8.2 High-risk indicators

  • “Send your document by email, we’ll stamp it, no need to appear.”
  • The notary accepts only photocopied IDs or screenshots without robust identity verification.
  • The notarial certificate contains generic, suspicious, or inconsistent details (wrong venue, missing commission details, incomplete acknowledgments/jurats).
  • The notary is notarizing documents for people who are not in the same place (or not within the notary’s jurisdiction) without a clear, authorized framework.

9) Cross-border and overseas situations

Filipinos abroad often need notarized documents for use in the Philippines. As a rule, options include:

  • Notarization by a local foreign notary followed by authentication/apostille (depending on the country’s treaty status and Philippine requirements); or
  • Consular notarization at a Philippine embassy/consulate.

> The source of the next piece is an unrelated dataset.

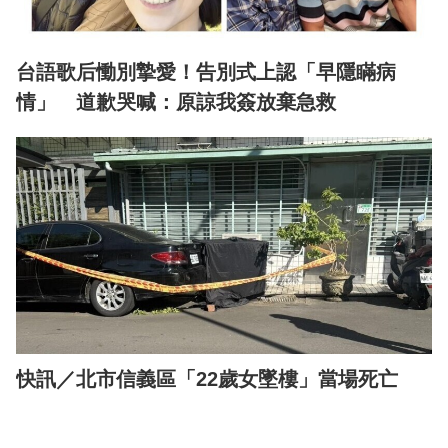
台語歌后慟別摯愛！告別式上認「早隱瞞病
情」 道歉哭喊：原諒我簽放棄急救
快訊／北市信義區「22歲女墜樓」當場死亡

These routes are commonly more reliable than informal “online notarization” offers that cannot satisfy personal appearance and authentication requirements.


10) Bottom line

  1. Philippine notarization is built on personal appearance and strict formalities.
  2. “Online notarization” is safest when it means online scheduling and intake, but in-person notarization.
  3. A purely remote notarization is not presumed valid and is vulnerable to challenge unless performed under a clearly applicable and properly followed authorizing framework.
  4. Fees vary widely by locality and document type. For many common documents, practical rates often fall in the hundreds of pesos, while higher-risk or registrable instruments frequently cost more, especially when drafting and multiple signatories are involved.

Disclaimer: This content is not legal advice and may involve AI assistance. Information may be inaccurate.